Шаги. Отворяется какая-то дверь. Звук бегущей из крана воды. Звук воды прекращается. Шаги в направлении моей комнаты.
— Он ушел. Они уверены, что Стефан виновен во всем. Только следователь еще немного сомневается. Ну и гадость же все это. Вспоминаю, с какими мыслями семь лет назад мы решили перебраться сюда. Покой, сельская местность, красивая жизнь… Сплошной идиотизм.
Некоторое время она молчит — похоже, размышляя о чем-то, потом продолжает:
— Знаете, я много думала о том, чем будет заниматься мой сын, когда вырастет. Не знаю почему, но, в результате, я всегда видела его за штурвалом парусника — с развевающимися на ветру волосами…
Она говорит: «мой сын» — значит, действительно была привязана к этому ребенку как к родному.
— … И в то же время где-то глубоко в душе у меня таилось предчувствие — жуткое предчувствие грядущего несчастья. Может быть, просто потому, что он был мальчиком. Мальчики намного слабее девочек, поэтому и умирают они чаще. А вообще я всегда боялась за него, боялась так, словно знала, что нечто злое — очень злое — постоянно наблюдает за ним, спрятавшись в темном углу. И это оказалось правдой. Его отобрали у меня.
Теперь уже она дышит заметно ровнее. Наверное, понемногу успокаивается.
— В один прекрасный день вдруг понимаешь: твоя жизнь — сплошные развалины, в которых ты совершенно запуталась.
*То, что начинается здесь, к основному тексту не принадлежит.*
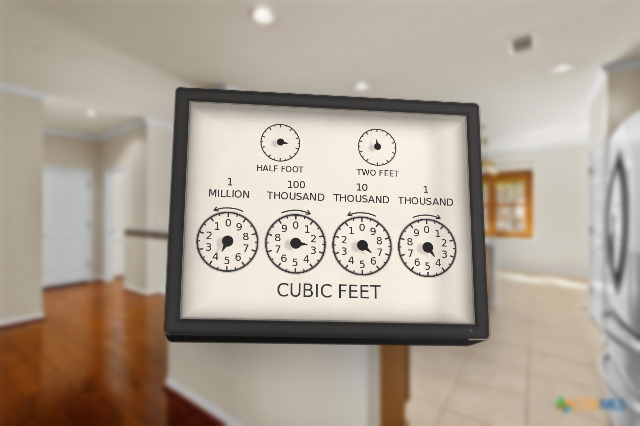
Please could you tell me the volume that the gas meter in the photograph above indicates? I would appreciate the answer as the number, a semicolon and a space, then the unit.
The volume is 426400; ft³
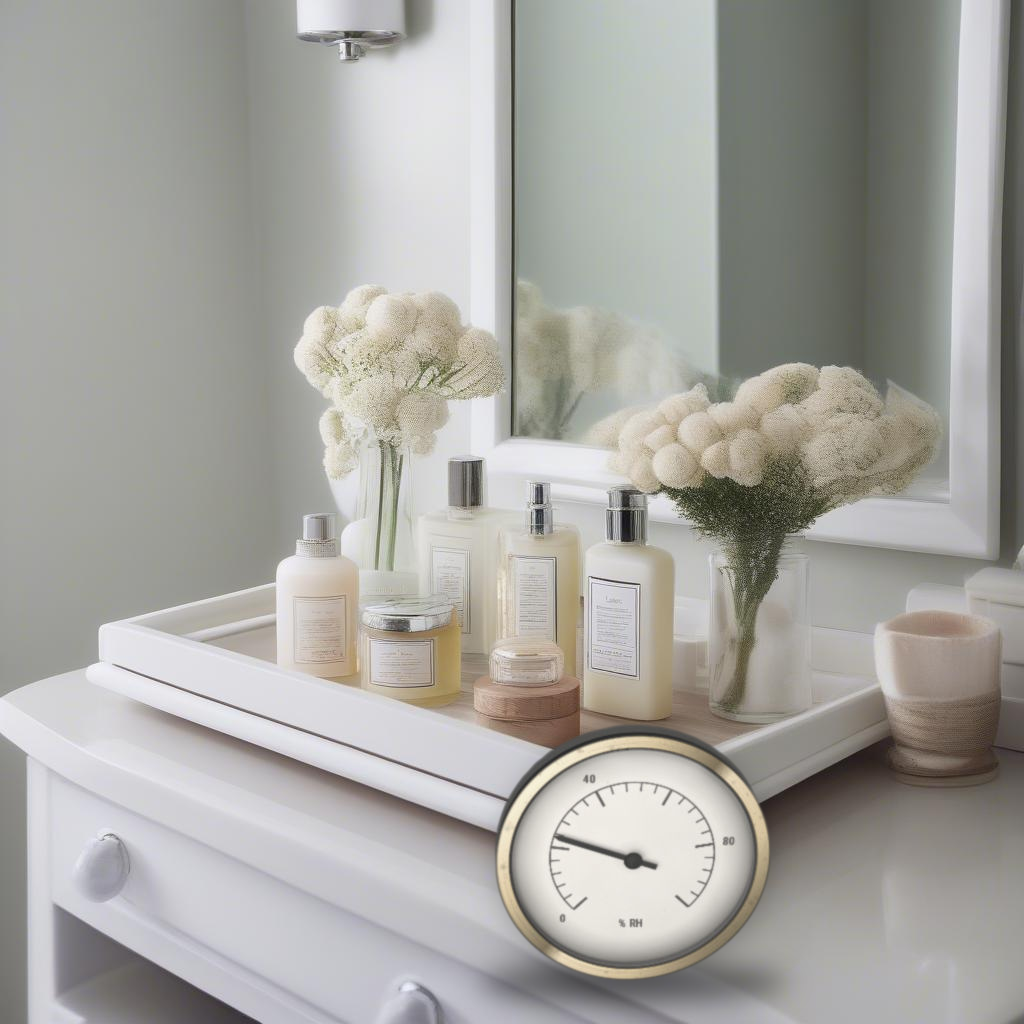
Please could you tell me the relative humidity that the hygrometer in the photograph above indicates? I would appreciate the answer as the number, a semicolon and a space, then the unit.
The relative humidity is 24; %
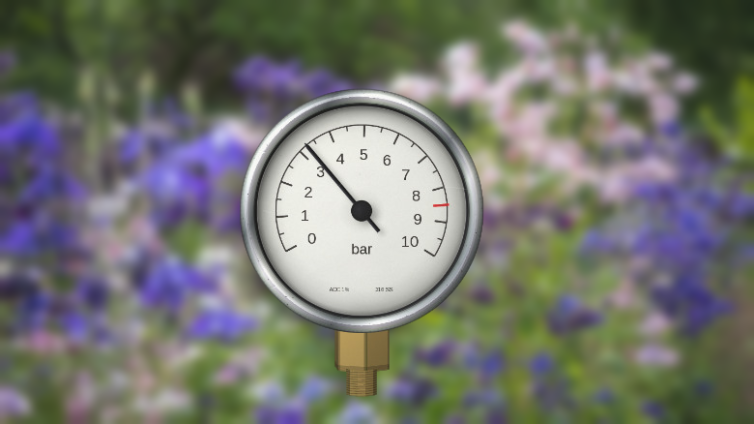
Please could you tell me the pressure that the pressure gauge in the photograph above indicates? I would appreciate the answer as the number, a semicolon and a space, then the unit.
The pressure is 3.25; bar
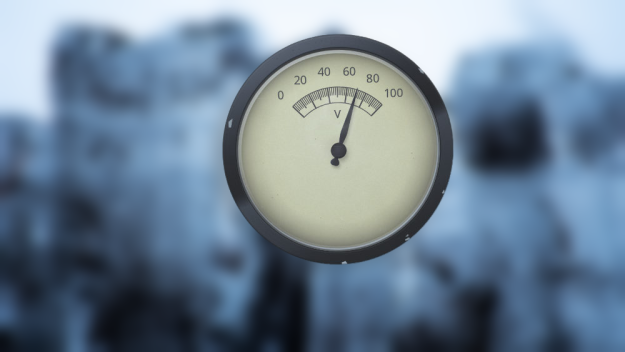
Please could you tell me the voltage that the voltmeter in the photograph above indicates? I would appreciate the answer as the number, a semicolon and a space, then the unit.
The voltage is 70; V
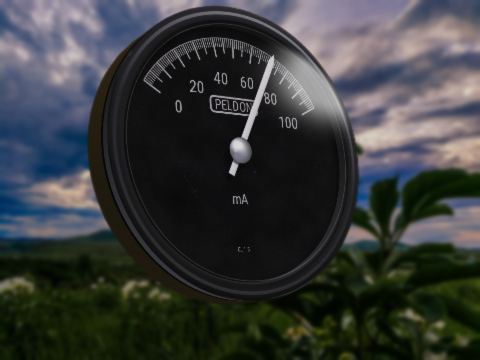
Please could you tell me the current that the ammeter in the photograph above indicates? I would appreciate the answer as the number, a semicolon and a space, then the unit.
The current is 70; mA
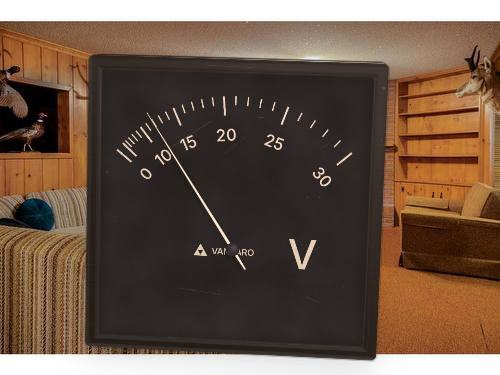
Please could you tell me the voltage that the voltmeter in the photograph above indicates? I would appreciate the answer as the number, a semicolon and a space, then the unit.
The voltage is 12; V
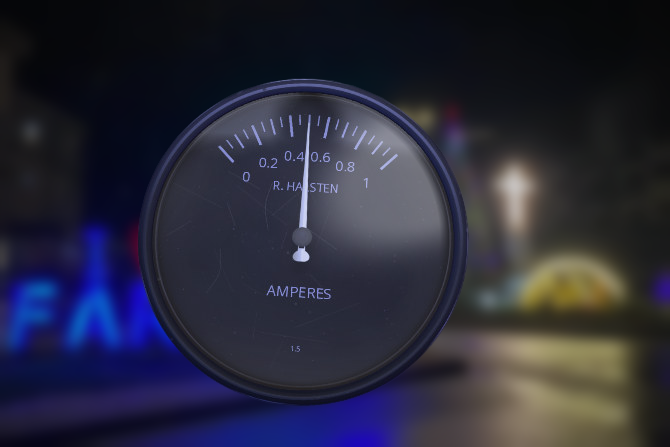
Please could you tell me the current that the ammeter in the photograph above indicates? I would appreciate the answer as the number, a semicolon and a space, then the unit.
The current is 0.5; A
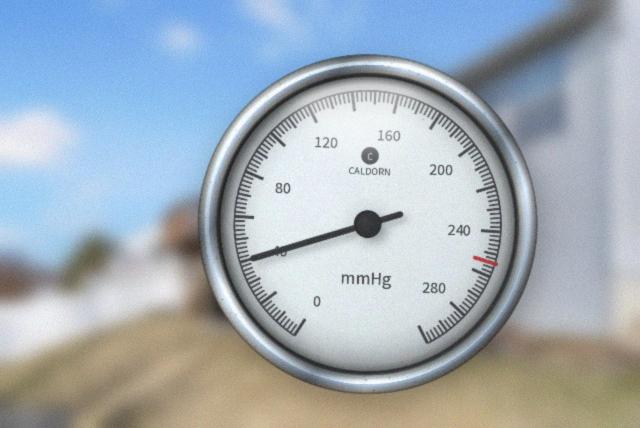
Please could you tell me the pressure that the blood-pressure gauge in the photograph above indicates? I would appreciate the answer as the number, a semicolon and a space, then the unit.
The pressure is 40; mmHg
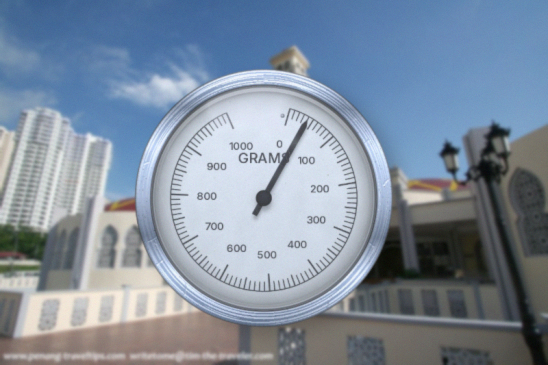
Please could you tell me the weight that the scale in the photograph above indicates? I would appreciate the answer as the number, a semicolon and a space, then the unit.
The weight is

Но что тут поделаешь? Никто не властен над своей судьбой, ведь так? Вот вы, например: разве вы могли когда-нибудь хотя бы представить себе, что с вами такое случится? Этот город приносит несчастье — вот в чем вся беда. Нужно уехать отсюда. А Поль говорит, что это невозможно. Боится что где-то в другом месте уже не сумеет получить такой хорошей работы. Хоть душу Дьяволу продаст, лишь бы зарплаты своей не потерять. Ничего-то он не понимает. Решил, что в глубине души я ненавижу его. Пожалуй, так оно и есть: с некоторых пор я действительно его ненавижу. Так ведь часто случается, правда? Человек думает, будто очень любит кого-то, и вдруг осознает, что просто ненавидит его. Интересно, который час? Ужас, как быстро бежит время, когда впадаешь в отчаяние. Ну-ка, пора нам с вами одеваться.